American Fire: Love, Arson, and Life in a Vanishing Land by Monica Hesse
Imagine a five-month long crime spree in which no one is killed or even seriously injured. This happened recently on the Eastern Shore of Virginia, in rural Accomack County, once wealthy and now full of abandoned buildings, dozens of which have been set on fire. Meet the firefighters, mostly volunteer, stretched to their limit, and the law enforcement officials trying to figure out where the arsonist will strike next. Likeable mechanic Charlie and his girlfriend Tonya, an attractive night clubber with two children, are clearly involved, but the author, an award-winning reporter, frequently surprises the reader as the story unfolds, from the first fires to the final court case. This is a story of small-town America and how it’s changed over the last century, along with an unlikely love story and a page-turning crime drama.
Mr.
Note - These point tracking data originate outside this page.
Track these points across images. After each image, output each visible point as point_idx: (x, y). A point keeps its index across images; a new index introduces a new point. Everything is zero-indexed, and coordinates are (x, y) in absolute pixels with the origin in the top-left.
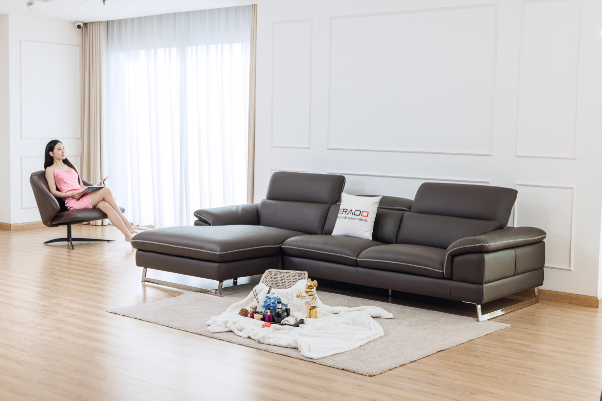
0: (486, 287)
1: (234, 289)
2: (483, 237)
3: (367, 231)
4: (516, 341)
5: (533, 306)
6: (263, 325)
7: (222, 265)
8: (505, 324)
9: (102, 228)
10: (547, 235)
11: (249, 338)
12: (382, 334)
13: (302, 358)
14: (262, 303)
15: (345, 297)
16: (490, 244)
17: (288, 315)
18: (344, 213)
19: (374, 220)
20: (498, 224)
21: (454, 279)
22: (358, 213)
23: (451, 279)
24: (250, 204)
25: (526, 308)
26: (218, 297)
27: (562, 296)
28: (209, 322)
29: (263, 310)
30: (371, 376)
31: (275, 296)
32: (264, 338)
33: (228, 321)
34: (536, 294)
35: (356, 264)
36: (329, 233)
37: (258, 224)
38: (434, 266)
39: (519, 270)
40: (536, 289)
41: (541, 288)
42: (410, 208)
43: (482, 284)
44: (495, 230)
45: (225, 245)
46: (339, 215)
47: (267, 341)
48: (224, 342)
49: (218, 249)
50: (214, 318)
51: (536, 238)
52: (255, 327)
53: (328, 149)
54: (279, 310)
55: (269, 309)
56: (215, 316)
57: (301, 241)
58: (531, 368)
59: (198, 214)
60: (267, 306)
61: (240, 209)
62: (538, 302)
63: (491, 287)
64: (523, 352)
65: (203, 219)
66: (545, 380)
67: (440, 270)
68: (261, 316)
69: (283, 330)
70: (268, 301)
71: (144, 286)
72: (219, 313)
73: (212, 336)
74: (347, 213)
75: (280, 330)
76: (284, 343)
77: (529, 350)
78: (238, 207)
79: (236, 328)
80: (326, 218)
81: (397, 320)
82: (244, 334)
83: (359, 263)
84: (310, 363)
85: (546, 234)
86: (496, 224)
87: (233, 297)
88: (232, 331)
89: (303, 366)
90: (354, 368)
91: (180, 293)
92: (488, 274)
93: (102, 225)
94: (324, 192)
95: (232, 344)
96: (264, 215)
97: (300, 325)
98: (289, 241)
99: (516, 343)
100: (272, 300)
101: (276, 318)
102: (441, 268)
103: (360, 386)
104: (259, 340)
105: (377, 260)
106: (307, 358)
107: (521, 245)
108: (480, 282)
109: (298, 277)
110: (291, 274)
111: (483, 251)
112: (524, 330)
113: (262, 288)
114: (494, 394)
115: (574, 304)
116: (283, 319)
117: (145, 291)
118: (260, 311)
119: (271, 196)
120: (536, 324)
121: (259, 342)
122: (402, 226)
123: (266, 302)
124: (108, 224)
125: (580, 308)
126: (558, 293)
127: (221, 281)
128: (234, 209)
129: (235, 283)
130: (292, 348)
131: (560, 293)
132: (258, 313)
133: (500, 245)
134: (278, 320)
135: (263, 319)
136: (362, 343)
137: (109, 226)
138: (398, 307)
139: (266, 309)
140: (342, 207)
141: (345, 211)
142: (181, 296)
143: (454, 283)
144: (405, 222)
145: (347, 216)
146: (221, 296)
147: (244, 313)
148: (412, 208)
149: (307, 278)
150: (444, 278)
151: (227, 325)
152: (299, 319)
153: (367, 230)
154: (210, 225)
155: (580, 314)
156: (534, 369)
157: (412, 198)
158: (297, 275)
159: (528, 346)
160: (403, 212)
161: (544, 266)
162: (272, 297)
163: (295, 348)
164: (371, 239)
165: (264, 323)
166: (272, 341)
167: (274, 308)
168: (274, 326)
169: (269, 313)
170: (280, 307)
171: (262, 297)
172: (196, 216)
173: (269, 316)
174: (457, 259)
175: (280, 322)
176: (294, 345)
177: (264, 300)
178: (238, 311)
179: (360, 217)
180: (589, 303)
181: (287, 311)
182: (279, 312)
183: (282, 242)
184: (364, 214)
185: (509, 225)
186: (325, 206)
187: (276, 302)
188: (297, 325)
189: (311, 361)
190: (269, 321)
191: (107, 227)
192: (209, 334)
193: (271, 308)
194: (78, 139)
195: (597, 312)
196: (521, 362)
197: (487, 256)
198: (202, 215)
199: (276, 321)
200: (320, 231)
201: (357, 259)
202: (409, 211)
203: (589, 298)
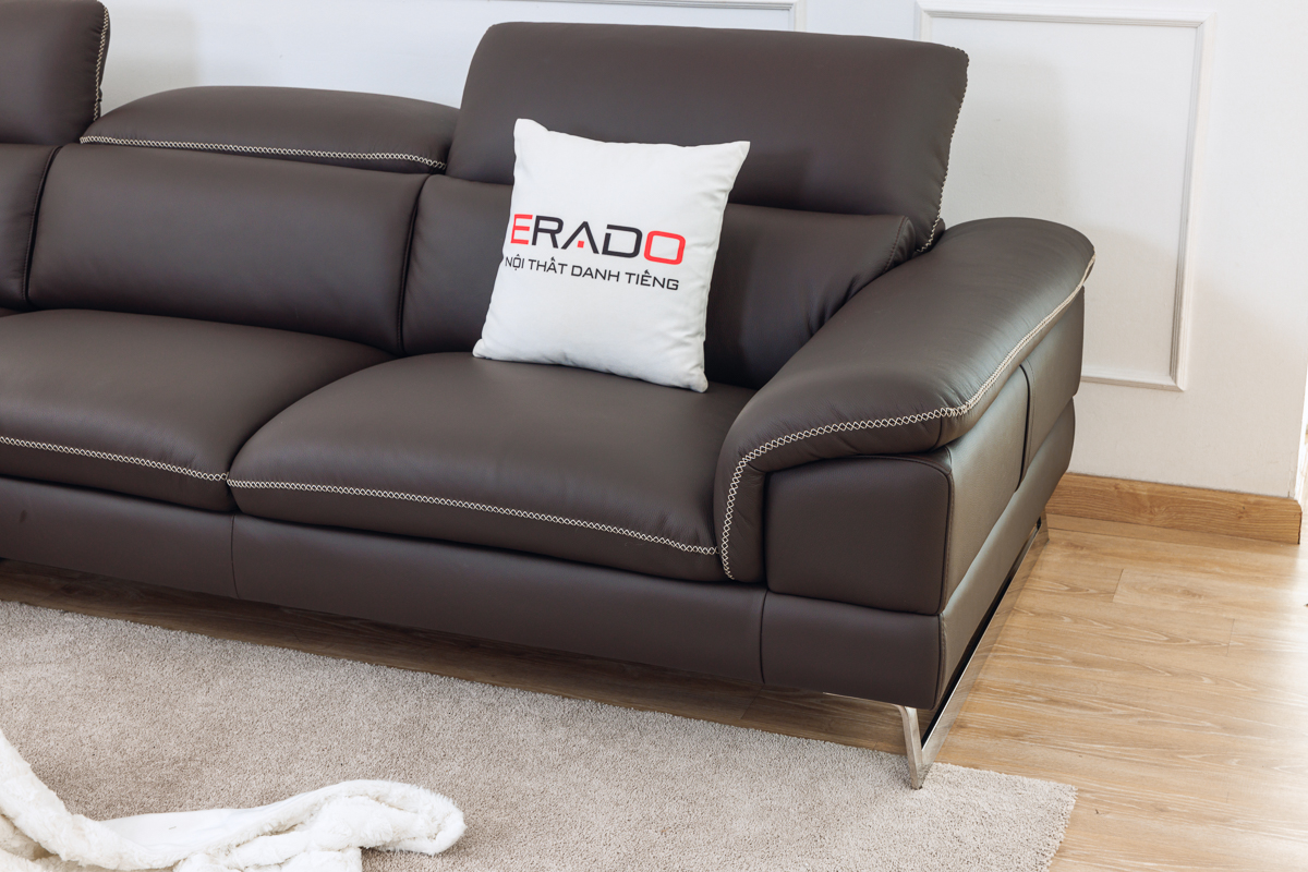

Gandy’s Grand Tour by Alan Titchmarsh
Finally, a feel-good novel perfect for summer reading. Set in England, Paris, Monaco and Italy, it’s also great for armchair travelers. Tim Gandy is feeling overlooked. At 55, he’s facing early retirement and must admit that his marriage to Isobel is rather blah. He’s close to only one of his three children, although Rosie is pregnant, so there’s happily a grandchild in his future. Tim has always dreamed of traveling in Europe, and Rosie encourages him to make his Grand Tour, even without Isobel, who dislikes travel. Despite feeling a bit guilty indulging himself, he’s off to Paris. Sketching at Versailles, he meets Francine, a gallery owner, who fascinates him. In Monaco, he meets Archie, a young yacht salesman, and poses as a consultant in a very funny scene aboard a superyacht. Afterwards, Archie takes him to meet his Aunt Rosamund, an elderly novelist who give Tim some good advice. The author is known in Great Britain for his gardening books and television shows, and does an excellent job with the gorgeous scenery and giving the story a strong sense of place. The characters are appealing, the story is not too predictable, and it’s quite charming. Perfect escapist reading, although it may make you long to escape to the Riviera, Paris, or Italy for a stroll in a garden or to enjoy a fabulous meal.
Grief Cottage by Gail Godwin
This atmospheric novel focuses on a pivotal summer for eleven-year-old Marcus on a South Carolina barrier island, living with his artist aunt, helping guard a sea turtle nest, and becoming fascinated with a ruined cottage. Locally known as Grief Cottage, a family staying there may have died in a long ago hurricane. Charlotte frequently paints the cottage, and Marcus likes to visit it, wondering if it’s haunted. Having lost his best friend and his mother, Marcus is unsure if his eccentric, reclusive Aunt Charlotte really wants him to stay. He visits with an elderly neighbor and gets good advice from Charlotte’s friend Lachicotte Hayes when not riding his bike, checking on the turtle nest, and unpacking boxes and memories from his last apartment with his mother. Young Marcus is good company in this melancholy, leisurely read. A fairly lengthy epilogue makes for a satisfying resolution, tying up some loose ends on a hopeful note.